Ireland's newest university will open its doors in May 5 months ago

Ireland's newest university will open its doors in May

"This is a red letter day for the South East."

Ireland's newest university is set to open its doors ahead of the Leaving Cert this year.


Simon Harris, the Minister for Further and Higher Education, Research, Science and Innovation, Simon Harris, announced that the new technological university for the South East would open on 1 May.

Former Provost of Trinity College, Dr Patrick Prendergast, is set to serve as the first chairperson for the university.

“After decades of debate, the technological university for the South East is finally a reality," Minister Harris said.

“Today, I have formally granted designation status to the fifth technological university in the state.


“This is the first university presence in the region and marks a truly historic moment in higher education for staff, students, regional stakeholders and local communities in the South East.

"We will continue to invest in this new university, with new campuses in Wexford and Waterford, so that the footprint of the technological university will benefit the whole region."

“I would like to sincerely thank and warmly congratulate the very many people from the two institutions, including their management, governing bodies, staff, representative bodies and, of course, the students themselves, as well as wider regional and local community stakeholders, who have delivered this TU to the region following a decade of effort," he concluded.


Institute of Technology Carlow (IT Carlow) and Waterford Institute of Technology (WIT) jointly applied for technological university (TU) designation on 30 April 2021, under the Technological Universities Act 2018.

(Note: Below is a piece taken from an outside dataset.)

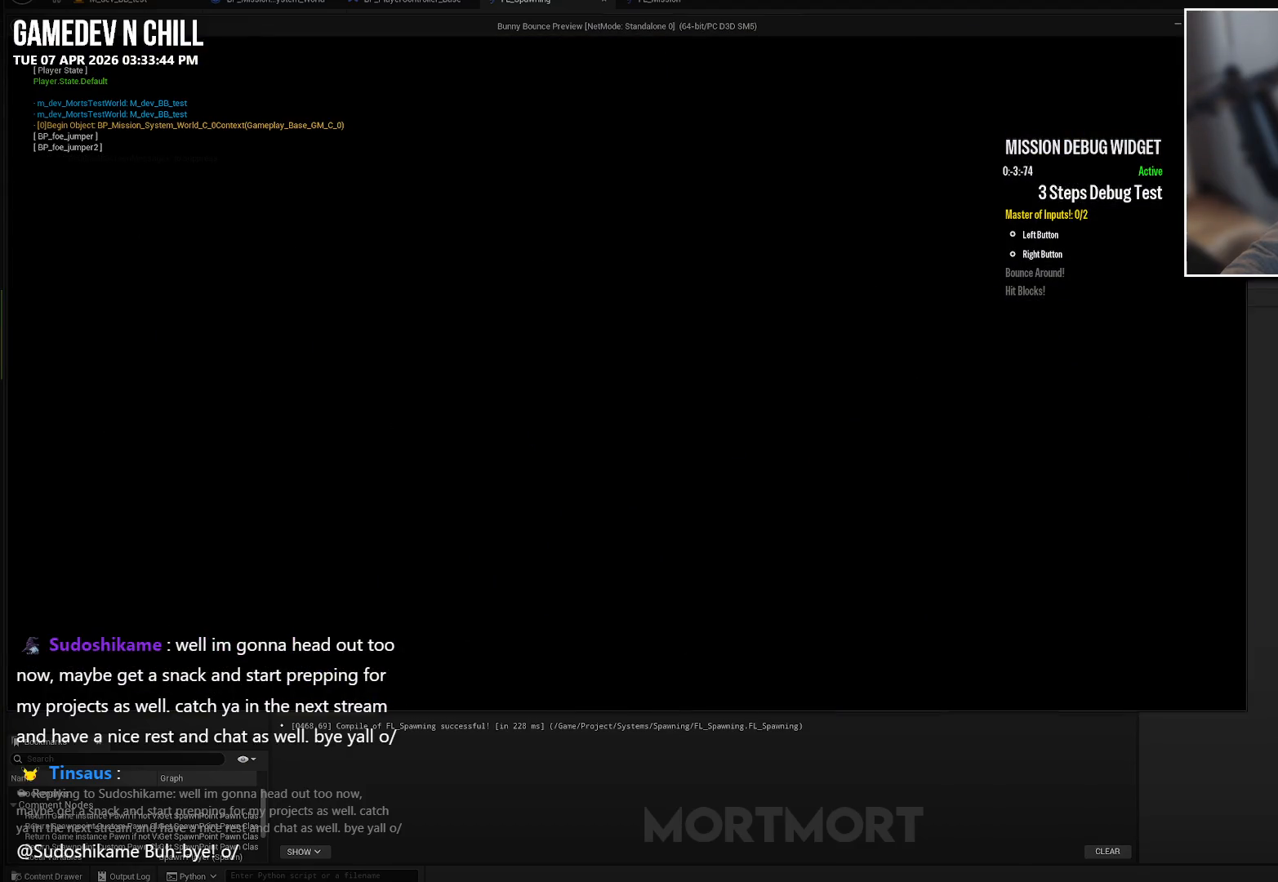
{"buttons": [], "left_stick": "down", "right_stick": "center", "events": []}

Following a rigorous assessment process, the application was approved and first announced three months ago.

Current IT Carlow and WIT students will graduate in 2022 with university qualifications.

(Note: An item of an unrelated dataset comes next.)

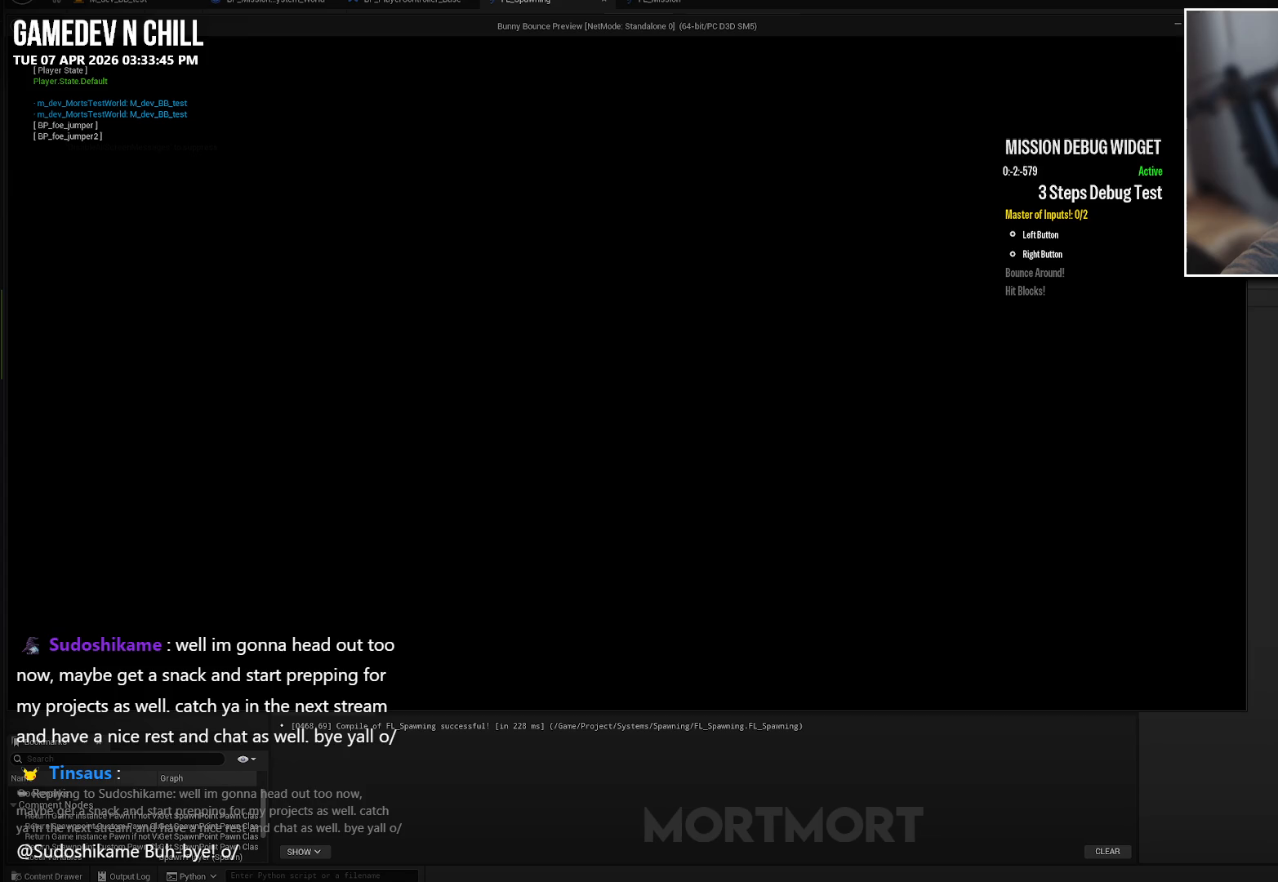
{"buttons": [], "left_stick": "up", "right_stick": "center", "events": [[283, "left_stick", "right"], [383, "left_stick", "up"]]}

"This is a red letter day for the South East," Tánaiste Leo Varadkar said.

“I’ve been campaigning for this day for many years, and I heartily congratulate the colleges and Minister Harris for getting us to this point. This new university will help us to secure more economic investment for the region.

“Indeed, I think some of the new IDA jobs we secured for Waterford and Kilkenny in the past year were spurred by the assurance that this would happen. The new university will also lead to more indigenous businesses being founded in the region fostering more job creation.

“Crucial to making an economic success of Ireland’s South East region is retaining and attracting talent and creating well-paid jobs. It’s a virtuous circle. Making higher education accessible to all is the best way to make Ireland a country of equal opportunities," he added.